Transformer

class convokit.transformer.Transformer

Abstract base class for modules that take in a Corpus and modify the Corpus and/or extend it with additional information, imitating the scikit-learn Transformer API. Exposes fit() and transform() methods. fit() performs any necessary precomputation (or “training” in machine learning parlance) while transform() does the work of actually computing the modification and applying it to the corpus.

All subclasses must implement transform(); subclasses that require precomputation should also override fit(), which by default does nothing. Additionally, the interface also exposes a fit_transform() method that does both steps on the same Corpus in one line.

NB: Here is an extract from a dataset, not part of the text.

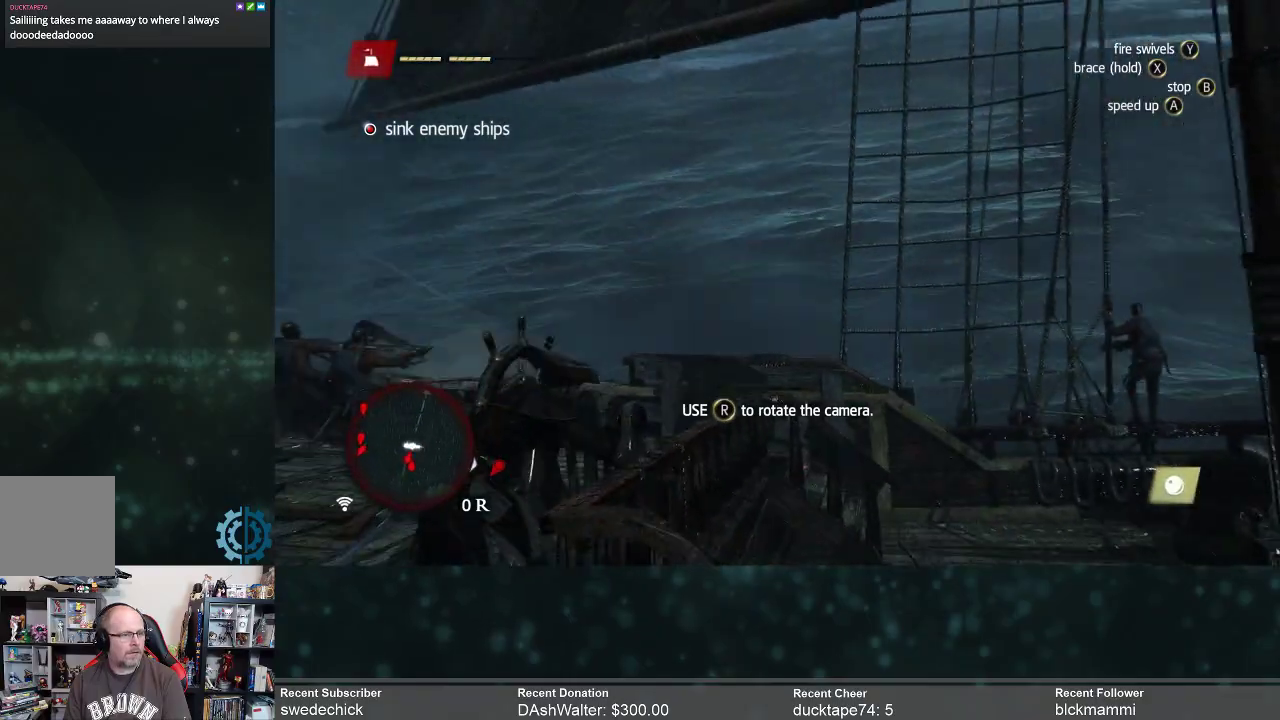
{"buttons": [], "left_stick": "left", "right_stick": "center", "events": [[267, "right_stick", "center"]]}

By default this is implemented to simply call fit() followed by transform(), but designers of Transformer subclasses may also choose to overwrite the default implementation in cases where the combined operation can be implemented more efficiently than doing the steps separately.

fit(corpus: convokit.model.corpus.Corpus, y=None, **kwargs)

Use the provided Corpus to perform any precomputations necessary to later perform the actual transformation step.

Parameters

corpus – the Corpus to use for fitting

Returns

the fitted Transformer

fit_transform(corpus: convokit.model.corpus.Corpus, y=None, **kwargs) → convokit.model.corpus.Corpus

Fit and run the Transformer on a single Corpus.

Parameters

corpus – the Corpus to use

Returns

same as transform

abstract transform(corpus: convokit.model.corpus.Corpus, **kwargs) → convokit.model.corpus.Corpus

Modify the provided corpus. This is an abstract method that must be implemented by any Transformer subclass

Parameters

corpus – the Corpus to transform

Returns

modified version of the input Corpus. Note that unlike the scikit-learn equivalent, transform() operates inplace on the Corpus (though for convenience and compatibility with scikit-learn, it also returns the modified Corpus).